Every day, in the suburbs of Los Angeles, some of the most beautiful and best-known
actors in America are making films that will be seen by millions. Stars such as
Shyla Foxxx, Tiffany Minx and Jasmine St Claire are among the top attractions of
the hard-core pornographic video business, one of America's fastest-growing and most
profitable industries.
America has become addicted to porn. Encouraged by the liberal atmosphere of the
Clinton era, adult entertainment has grown into a $10 billion-a-year business. As much as
$4.2 billion is generated by videos alone. Americans spend more on hard-core porn,
telephone sex and strip clubs than they do at cinemas. Porn videos account for a quarter
of all those rented or sold. A regional breakdown shows, however, that the pornography
moves off the shelves fastest in the north-east and west of the country where 40 per cent
of all video sales or rentals are adult; in the rest of the country, it is between eight
and 16 per cent. Strip clubs generate more money than all other live entertainment,
including rock concerts and Broadway theatres, put together.
Stars such as Traci Lords, who starred in 75 hard-core videos and Jenna Jameson,
the reigning queen of the genre, have made the transition into mainstream Hollywood movies
and television - helped by the success of such films as Boogie Nights and The People vs
Larry Flynt. Mainstream television actresses have crossed the line the other way, albeit
sometimes inadvertently: more than 200,000 copies of a private "honeymoon tape"
featuring Pamela Anderson, the Baywatch star, have been sold on the Internet.
The business is no longer the preserve of grimy, raincoated hustlers. Respectable
companies such as AT&T, with its telephone sex lines, Time Warner, which shows
hard-core sex on its cable networks, and hotel chains such as Sheraton, with pay-per-view
pornographic films, are among the main beneficiaries.

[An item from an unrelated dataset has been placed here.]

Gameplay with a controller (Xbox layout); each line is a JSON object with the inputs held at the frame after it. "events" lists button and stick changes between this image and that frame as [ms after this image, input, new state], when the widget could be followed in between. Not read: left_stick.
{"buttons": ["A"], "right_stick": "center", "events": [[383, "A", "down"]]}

Nobody illustrates the mainstreaming of porn better than Kat Sunlove, a former
dominatrix, who publishes Spectator, a weekly sex magazine. Last November, Sunlove took a
paid post with the Free Speech Coalition, the industry's lobbying group. Backed by
$300,000 a year in sponsorship from the industry, Sunlove tries to convince legislators
that porn is not just a matter of free speech but an economic powerhouse in California,
generating thousands of jobs and millions of tax dollars. Last year the Free Speech
Coalition persuaded the California state legislature to halt a 5% "sin tax" on
pornography. As a sign of its determination to win respectability, the group has sponsored
legislation banning underage (ie 18 in the US) performers from
appearing in pornographic videos and has introduced monthly HIV tests. Sunlove said:
We have become less outlaws and more your next-door neighbours.